What assumptions do the repayment estimations make?
Your Action Plan includes estimates of your monthly student loan payments under each of your eligible repayment plans. This can help you choose a payment that is affordable. These payment amounts are based on several assumptions that may or may not apply to you specifically. To discuss actual monthly payment amounts, contact your loan servicer.
- Repayment Period. We assume that you have just entered repayment and estimate your payments assuming that you still have the full repayment period to repay your loans. For example, for the extended repayment plan, we calculate your payments under this plan using the full 25-year repayment period, even if your actual remaining repayment period is less than 25 years. We also assume that you'll pay continuously throughout the repayment period with no breaks for deferment or forbearance.

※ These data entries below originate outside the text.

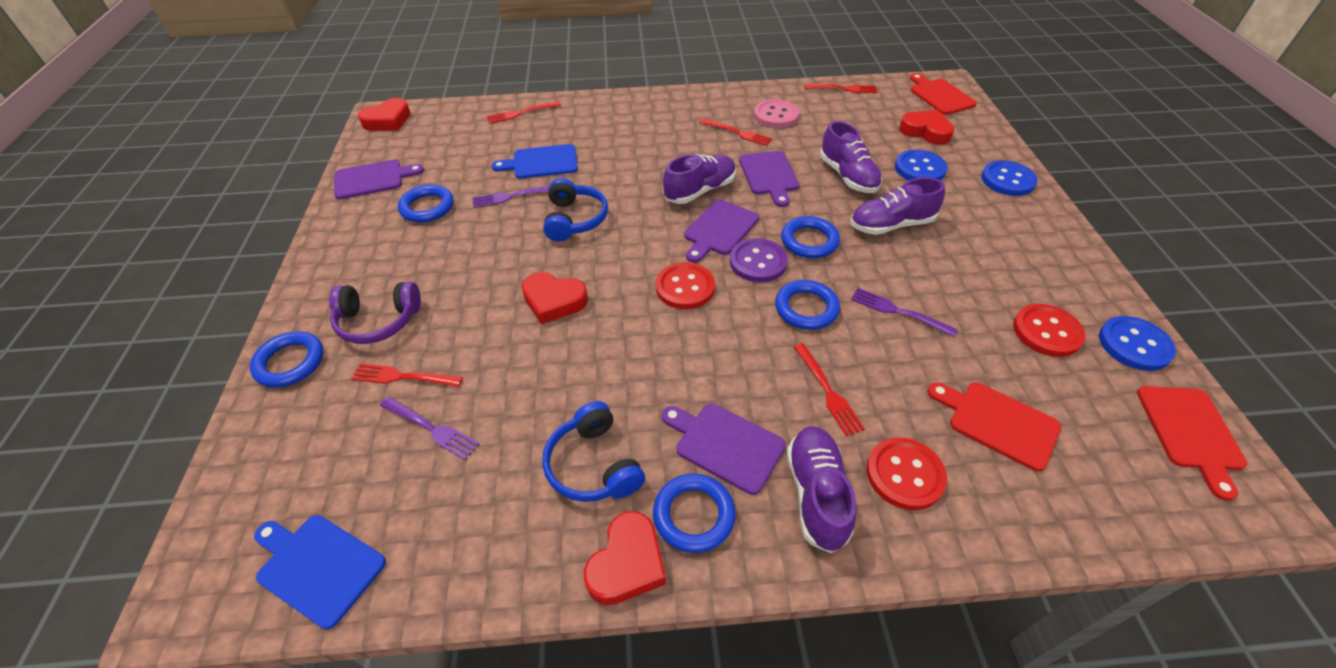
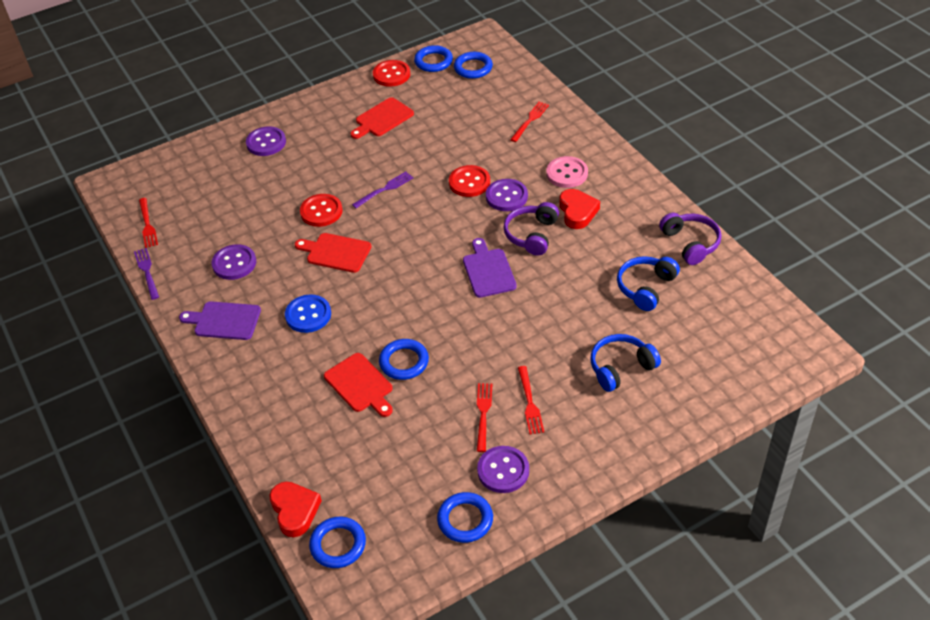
blue button: 3 -> 1
blue cutting board: 2 -> 0
purple button: 1 -> 4
purple cutting board: 4 -> 2
purple fork: 3 -> 2
purple headphones: 1 -> 2
purple shoe: 4 -> 0
red fork: 5 -> 4
red heart: 4 -> 2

- Discretionary Income. We assume that your income will grow 5% each year, that your family size will remain the same during the life of the loan, and that the federal government’s poverty guidelines will increase based on the Congressional Budget Office's (CBO) estimation of inflation.
- Variable Interest Rates. For loans with variable interest rates, we assume that the current interest rate won't change during the life of the loan.
- Consolidation Loans. We assume that Direct and FFEL Consolidation Loans don't contain any underlying loans made to parents, which are ineligible for the REPAYE, PAYE, and IBR plans.